1/13/15

Good Decorating, Section Number A - Some bathrooms.

The Phil Are GO! Garage Sale Assault Squad was tipped off to the location of a cache of Critical Decorating Guides at an out of state church rummage sale. The GSAS was dispatched to the hot zone with extreme prejudice. Let's just say that we acquired the materials, and that church has a lot more to rummage through, now. So, that's a win-win.

Hey, defecators! Are you looking for some decorating ideas for your dumpnasium in 1970? No? Good! Here are some decorating ideas for your dumpnasium from 1970, courtesy of The Practical Encyclopedia of Good Decorating and Home Improvement. They put the "movement" in "home impromovement"! Let's decorate while we defecate!

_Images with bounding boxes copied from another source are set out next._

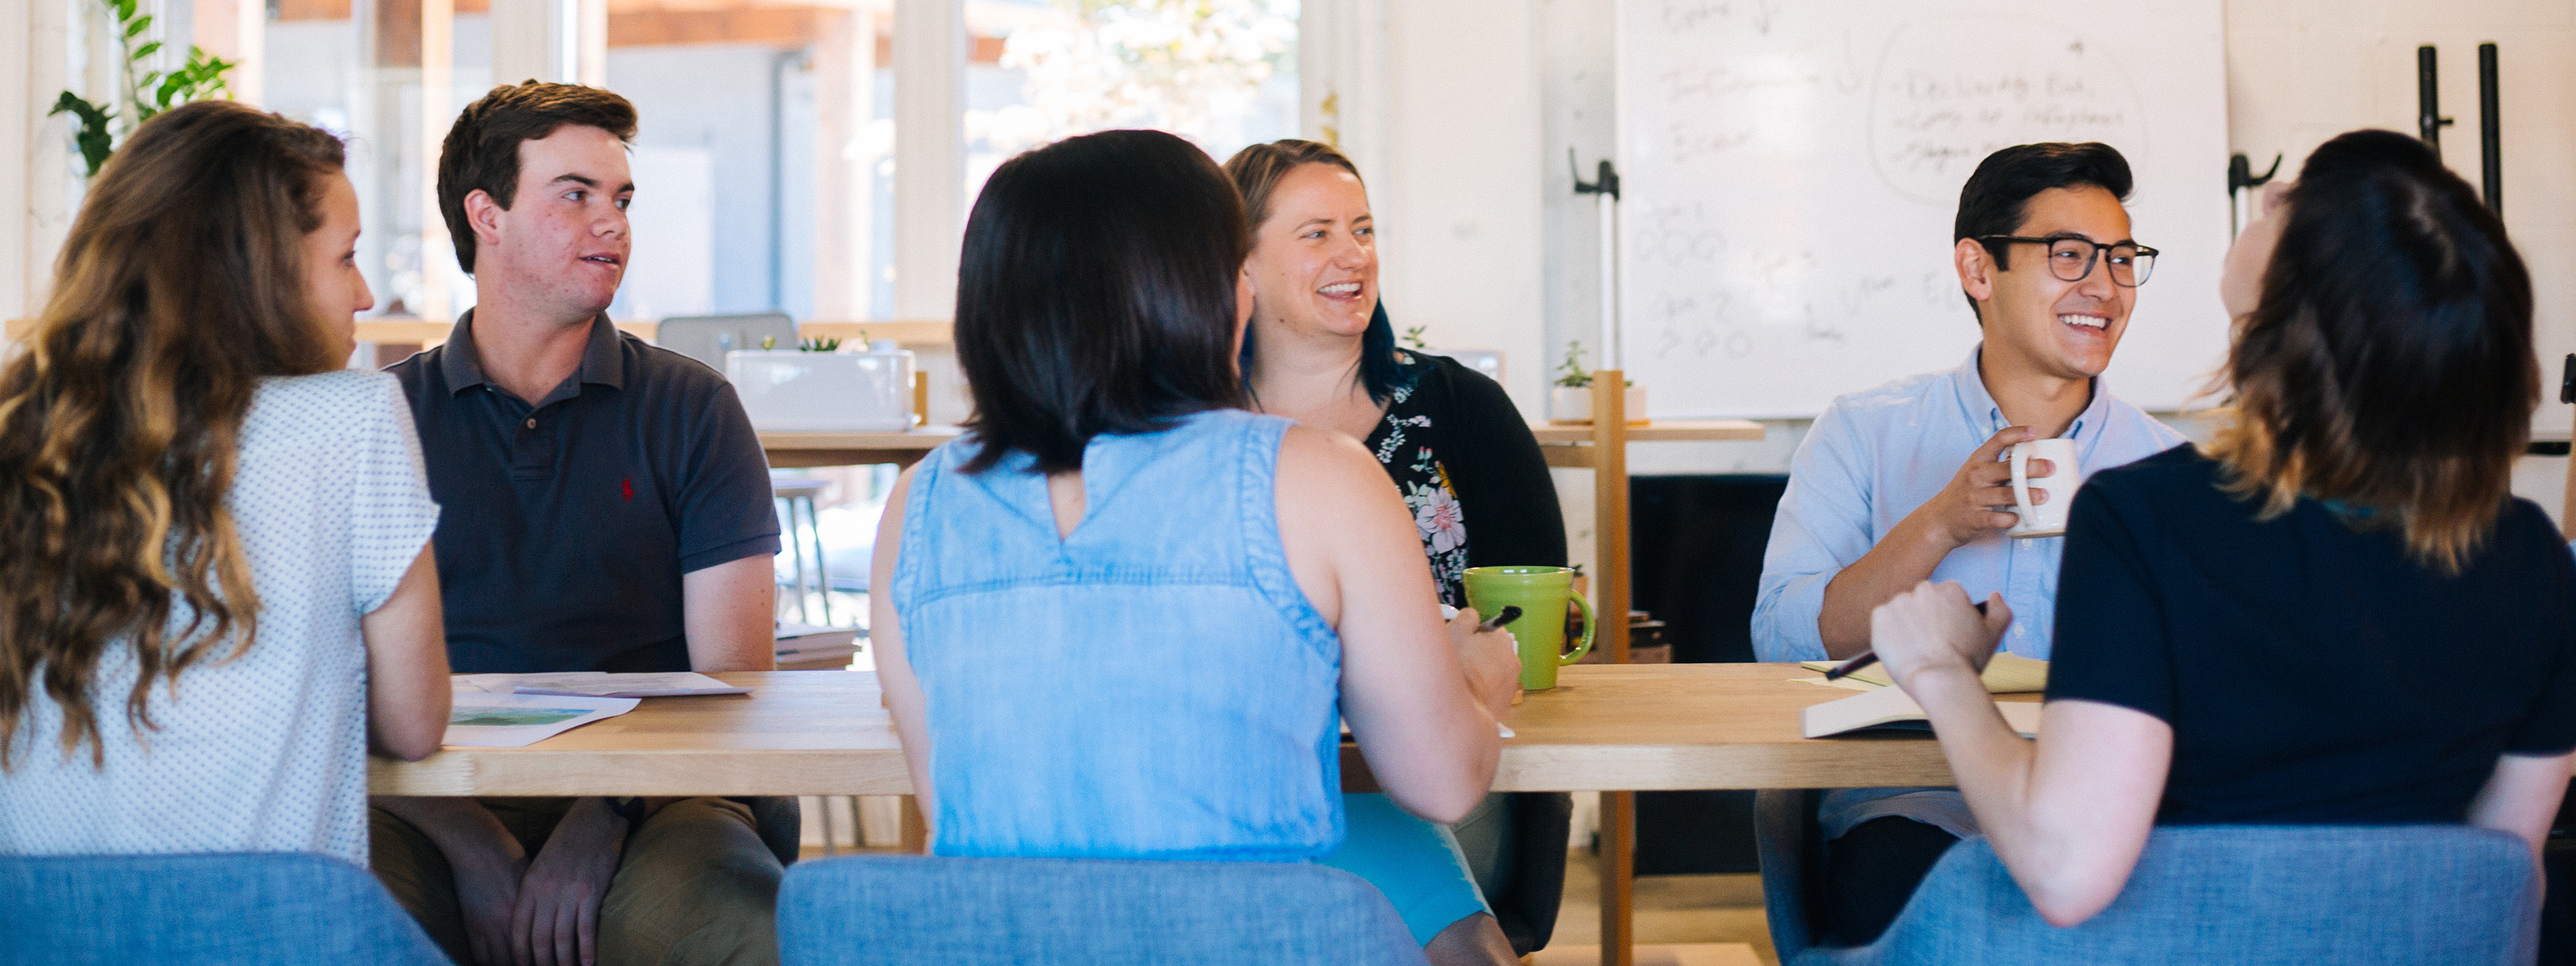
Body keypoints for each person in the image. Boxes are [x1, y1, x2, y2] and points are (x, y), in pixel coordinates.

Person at [1867, 127, 2576, 928]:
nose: (2270, 195)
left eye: (2294, 201)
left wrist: (1941, 672)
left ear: (2292, 311)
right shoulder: (2532, 557)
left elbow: (2065, 872)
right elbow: (2492, 884)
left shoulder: (2144, 517)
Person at [868, 129, 1520, 935]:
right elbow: (1443, 784)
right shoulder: (1322, 477)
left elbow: (953, 800)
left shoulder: (915, 506)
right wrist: (1479, 684)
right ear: (1211, 290)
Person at [369, 82, 787, 966]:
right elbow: (332, 692)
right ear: (486, 213)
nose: (613, 224)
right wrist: (470, 840)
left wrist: (602, 822)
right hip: (426, 800)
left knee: (733, 930)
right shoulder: (379, 420)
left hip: (657, 805)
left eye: (622, 199)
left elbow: (733, 681)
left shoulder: (694, 408)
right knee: (330, 927)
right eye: (576, 195)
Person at [1750, 142, 2187, 945]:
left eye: (2122, 259)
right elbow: (1778, 637)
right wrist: (1938, 524)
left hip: (2109, 820)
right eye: (2068, 256)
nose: (2104, 286)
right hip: (1916, 812)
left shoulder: (2167, 470)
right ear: (1976, 270)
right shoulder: (1865, 430)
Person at [0, 101, 449, 861]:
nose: (366, 294)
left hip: (42, 930)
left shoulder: (26, 431)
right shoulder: (354, 416)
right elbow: (414, 725)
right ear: (256, 273)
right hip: (266, 929)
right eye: (346, 258)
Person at [1226, 138, 1565, 964]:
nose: (1353, 255)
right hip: (1244, 785)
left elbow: (1530, 626)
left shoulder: (1460, 408)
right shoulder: (1195, 431)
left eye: (1363, 228)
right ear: (1240, 266)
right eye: (1315, 234)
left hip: (1434, 778)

This bathroom idea features an exotic spanish tile with a pattern that in later years would come to be known as a "magic eye painting". If you defocus your eyes, you just might be able to make out the face of Gabe Kaplan. Or, depending on your eye-defocusment, you might just be able to make out your own deformed, pallid face in the funhouse mirrors. Fortunately, this bathroom has you covered. Once you fill one sink with vomit, you can move over to the other one. Convenience! How do you rinse the barf down the drain? There aren't any faucets, so just install more sinks!
Nothing gives you the confidence to really let fly like absorbent, hard-to-clean cork! Let Napoleon and Napoleon inspire your next strategic movement while the cork walls and lush curtains, printed with a festive handgun pattern, mute all your various noises. Mon Deiu, senor!
This hilarious bathroom will let you enjoy the fun of having a clown smile up at your crotch every time you step out of the shower, without going to a children's birthday party!













This innovative design incorporates a handy clothes washer into your bathroom! Just be ready for visiting relatives to complain about how hard it was to aim into your "funny toilet".


Our refreshing green concept is as light and breezy as all outdoors. The latticed ivy wallpaper lets your whole family live out the universal fantasy of having a dump in the garden.


4 comments:

Unknown said...

I lived through the miasma that was the 70s, but like everyone else I must not have been paying attention. In retrospect, I am appalled that the captains of design did not end up at The Hague for Crimes Against Humanity. The Victorians come in for it because of interior design that feels like a nightmare at a flea market, but like any reign of terror, everyone who lived in the 1970s will not admit to being involved in any way. Collective amnesia. Getting your hands on a wall paper samples book from the period is all the evidence you need. Hold on to your 70s interior design books, Phil, there may yet be trials!

PhilAreGo@gmail.com said...

The Seventies will be called to account, but I predict that it will escape justice like a special needs child that murders his family. I think The Seventies will become a ward of the state, and other, more functional decades will be forced to pay for its care until it dies of natural causes in a puddle of drool and patchoulli oil.

Jim D. said...

In the 70s' defense I would enter as exhibit A the interiors in Inherent Vice. But I understand the trauma, for I grew up then in a house my mom decorated with whatever Penney's had on clearance. She was on a tiny, tiny budget and she worked hard, but sometimes it made our eyes water and our heads swim. Then came the 80's and we got a wall of mirror tiles in the bathroom, before which stood a 200-gallon aquarium filled with goldfish, and a black-and-white checkerboard floor. The 80's have plenty to answer for too!

Michelle_Randy said...

Bath #1 (aka Mexican Tile): "there aren't any faucets..." - that's a feature, not a bug.
Bath #2 (aka Napoleon): that light fixture will be covered in hair, towel lint, mildew, and moisture within 5 hours of its use.
Bath #3 (aka Clown Bath of Horror): That black duck (is that a duck?) at the end of the row on the tub is the one the kid finds hiding under his bed and then, mysteriously, sitting on the little chair in his bedroom.
Bath #4 (aka How Very European Bath): How very European that they include small appliances in odd space. The brown towels are useful for covering up the fact that you didn't wash yourself very well.
Bath #5 (Wallpaper. In a bathroom Bath): Can you hear that sound from The Future? It's the sound of the people who bought your house cursing you and your descendents for 12 generations for putting wallpaper in a bathroom.